§ About this exercise: Exact copy, no pictures: return only the lines below from the line with "right elbow: (165, 439)" up to and including the line with "right knee: (320, 353)".

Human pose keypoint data

··········

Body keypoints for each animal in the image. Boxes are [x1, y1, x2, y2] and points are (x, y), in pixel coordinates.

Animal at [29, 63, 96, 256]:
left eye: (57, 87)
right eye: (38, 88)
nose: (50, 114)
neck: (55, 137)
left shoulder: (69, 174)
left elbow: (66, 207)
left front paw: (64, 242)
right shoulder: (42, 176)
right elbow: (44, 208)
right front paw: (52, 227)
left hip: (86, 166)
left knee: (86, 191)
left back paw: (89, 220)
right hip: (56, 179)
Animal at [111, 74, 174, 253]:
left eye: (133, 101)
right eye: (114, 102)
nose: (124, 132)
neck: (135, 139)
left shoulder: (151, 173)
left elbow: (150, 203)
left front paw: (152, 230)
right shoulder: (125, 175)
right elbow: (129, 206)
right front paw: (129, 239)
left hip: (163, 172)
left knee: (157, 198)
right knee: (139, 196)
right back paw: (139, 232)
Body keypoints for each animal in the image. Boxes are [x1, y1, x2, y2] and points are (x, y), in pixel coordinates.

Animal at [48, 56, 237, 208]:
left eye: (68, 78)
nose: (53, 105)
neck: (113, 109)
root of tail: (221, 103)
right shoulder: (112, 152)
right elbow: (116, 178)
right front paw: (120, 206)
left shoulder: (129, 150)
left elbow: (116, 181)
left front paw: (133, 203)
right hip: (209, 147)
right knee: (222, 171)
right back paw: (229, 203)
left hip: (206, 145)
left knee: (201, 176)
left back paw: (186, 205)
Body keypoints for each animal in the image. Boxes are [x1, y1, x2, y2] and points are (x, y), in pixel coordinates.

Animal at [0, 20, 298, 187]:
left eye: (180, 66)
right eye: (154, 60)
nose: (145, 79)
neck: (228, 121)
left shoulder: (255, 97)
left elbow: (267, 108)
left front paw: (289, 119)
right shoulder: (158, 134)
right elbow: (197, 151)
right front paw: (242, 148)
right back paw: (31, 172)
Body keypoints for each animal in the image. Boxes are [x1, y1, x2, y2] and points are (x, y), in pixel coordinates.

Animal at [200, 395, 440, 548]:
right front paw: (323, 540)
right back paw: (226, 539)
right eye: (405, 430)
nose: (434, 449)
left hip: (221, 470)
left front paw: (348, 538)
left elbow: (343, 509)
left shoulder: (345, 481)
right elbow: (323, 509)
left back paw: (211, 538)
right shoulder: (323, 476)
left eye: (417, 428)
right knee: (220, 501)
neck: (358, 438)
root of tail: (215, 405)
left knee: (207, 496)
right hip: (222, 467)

··········

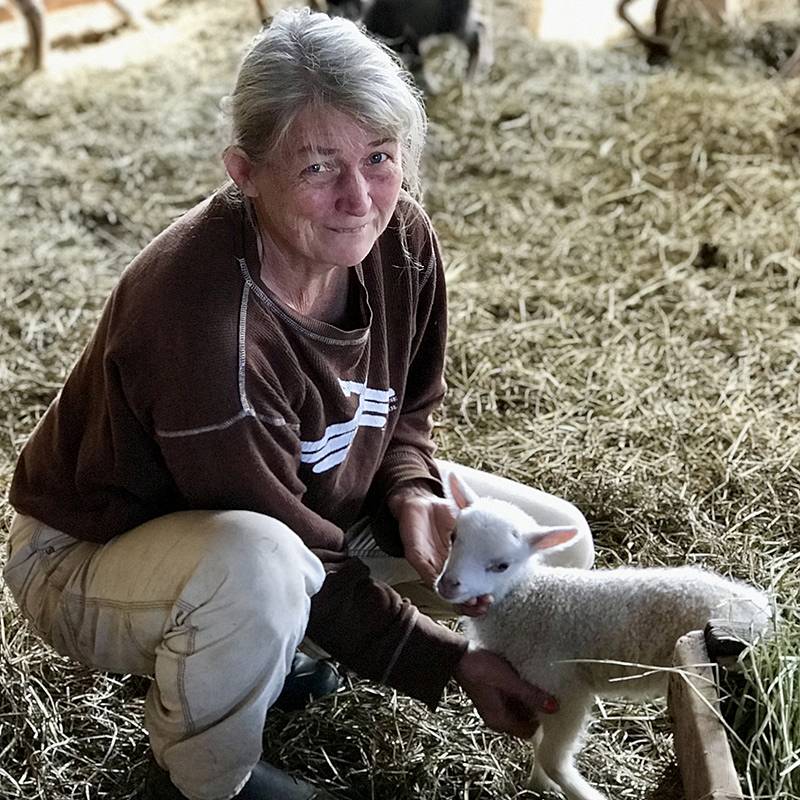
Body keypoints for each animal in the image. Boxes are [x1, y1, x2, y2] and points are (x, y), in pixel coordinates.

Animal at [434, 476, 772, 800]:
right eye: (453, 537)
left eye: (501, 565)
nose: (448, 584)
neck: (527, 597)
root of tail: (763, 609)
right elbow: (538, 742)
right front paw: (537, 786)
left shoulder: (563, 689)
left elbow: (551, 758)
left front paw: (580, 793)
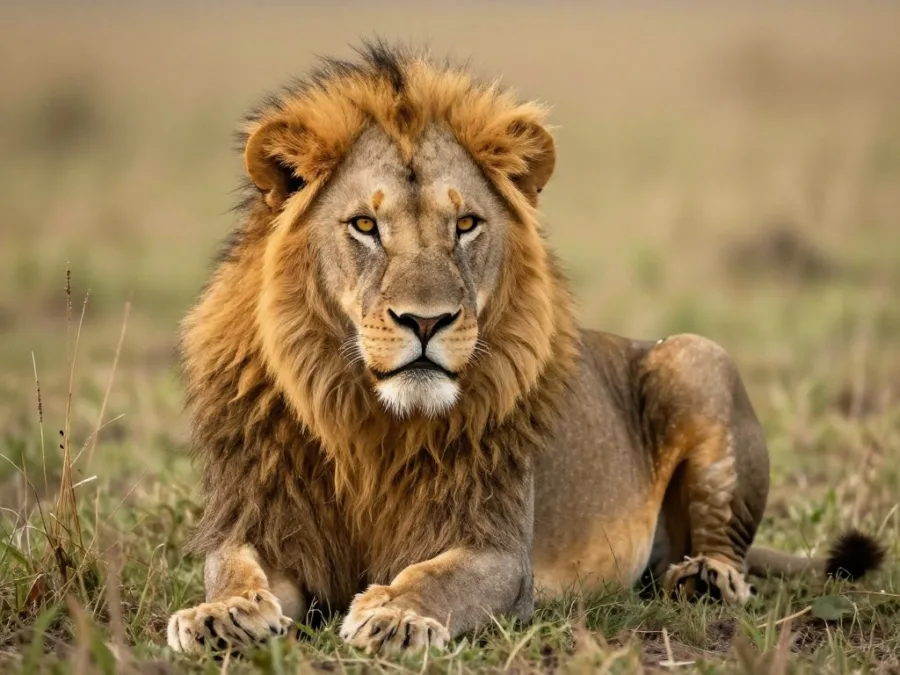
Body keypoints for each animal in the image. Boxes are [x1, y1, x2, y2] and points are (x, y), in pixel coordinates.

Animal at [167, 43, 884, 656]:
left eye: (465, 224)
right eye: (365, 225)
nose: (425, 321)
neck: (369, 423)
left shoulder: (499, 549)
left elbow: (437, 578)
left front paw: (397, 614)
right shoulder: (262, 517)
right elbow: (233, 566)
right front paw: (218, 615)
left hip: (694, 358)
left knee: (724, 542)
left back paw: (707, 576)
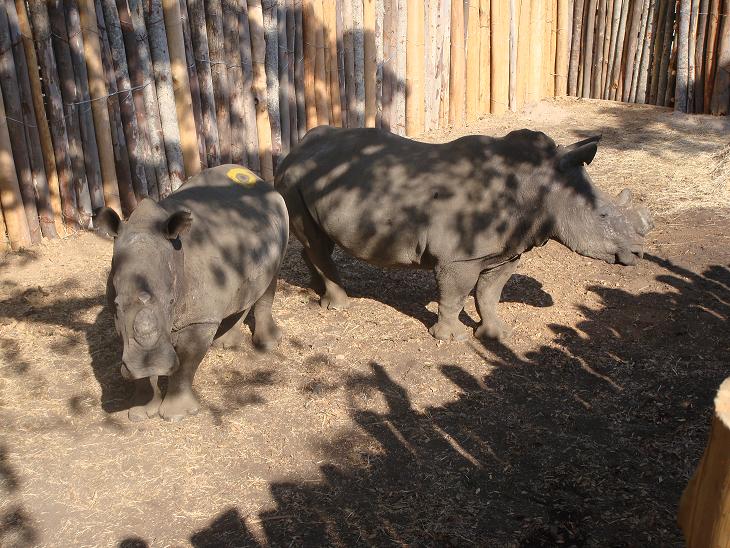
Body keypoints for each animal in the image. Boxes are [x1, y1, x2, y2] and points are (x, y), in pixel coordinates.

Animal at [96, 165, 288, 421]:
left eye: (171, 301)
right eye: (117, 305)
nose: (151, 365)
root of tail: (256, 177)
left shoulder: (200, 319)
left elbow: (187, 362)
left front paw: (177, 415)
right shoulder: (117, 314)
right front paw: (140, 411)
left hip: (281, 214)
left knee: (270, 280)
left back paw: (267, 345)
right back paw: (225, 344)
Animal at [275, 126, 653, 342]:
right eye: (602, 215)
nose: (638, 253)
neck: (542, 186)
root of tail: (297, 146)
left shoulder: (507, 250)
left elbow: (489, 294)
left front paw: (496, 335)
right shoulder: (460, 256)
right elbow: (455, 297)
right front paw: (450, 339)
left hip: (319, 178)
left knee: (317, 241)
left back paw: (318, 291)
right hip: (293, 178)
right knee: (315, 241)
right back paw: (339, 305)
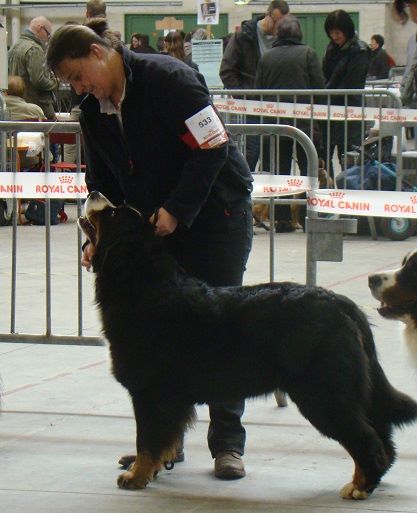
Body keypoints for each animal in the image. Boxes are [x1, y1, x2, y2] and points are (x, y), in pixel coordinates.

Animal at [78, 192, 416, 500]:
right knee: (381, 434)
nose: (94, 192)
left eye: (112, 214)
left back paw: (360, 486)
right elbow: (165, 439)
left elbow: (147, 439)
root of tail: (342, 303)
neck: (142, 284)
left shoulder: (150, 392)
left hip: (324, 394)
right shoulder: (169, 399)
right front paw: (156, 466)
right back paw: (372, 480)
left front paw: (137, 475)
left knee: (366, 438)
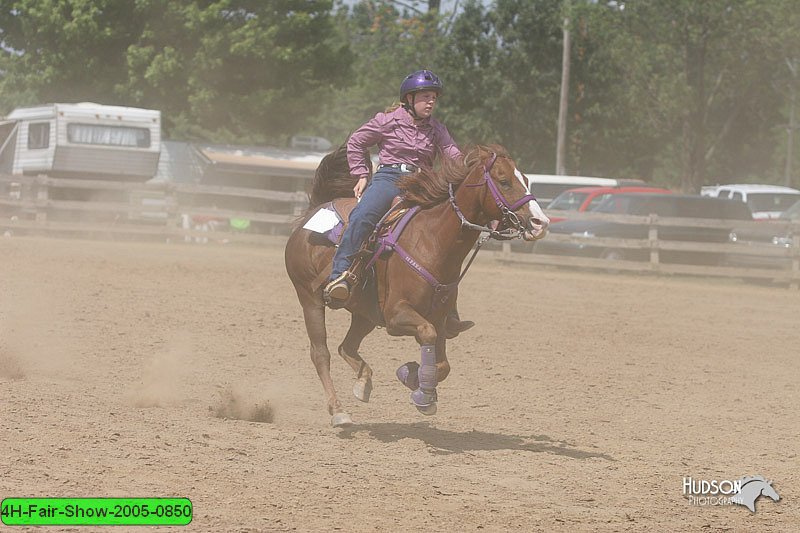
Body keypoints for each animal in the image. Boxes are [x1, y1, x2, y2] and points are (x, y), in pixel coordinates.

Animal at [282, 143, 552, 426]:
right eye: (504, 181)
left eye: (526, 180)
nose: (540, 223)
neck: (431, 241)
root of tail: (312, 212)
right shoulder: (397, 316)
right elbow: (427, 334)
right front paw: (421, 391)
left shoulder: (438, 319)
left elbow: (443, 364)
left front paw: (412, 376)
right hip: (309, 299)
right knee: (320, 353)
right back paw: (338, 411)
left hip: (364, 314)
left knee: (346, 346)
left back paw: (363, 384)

··········

§ Response area:
right elbow: (165, 439)
left elbow: (147, 439)
root of tail: (342, 303)
neck: (142, 284)
left shoulder: (150, 392)
left hip: (324, 394)
right shoulder: (169, 399)
right front paw: (156, 466)
right back paw: (372, 480)
left front paw: (137, 475)
left knee: (366, 438)
Body keypoints for each animal in the image. Boxes are [x1, y1, x2, y2] and points are (x, y), in pixel coordinates.

Animal at [282, 143, 552, 426]:
right eye: (504, 181)
left eye: (526, 180)
nose: (540, 223)
neck: (431, 241)
root of tail: (312, 212)
right shoulder: (397, 316)
right elbow: (427, 334)
right front paw: (421, 391)
left shoulder: (438, 319)
left elbow: (443, 364)
left front paw: (412, 376)
right hip: (309, 299)
right knee: (320, 353)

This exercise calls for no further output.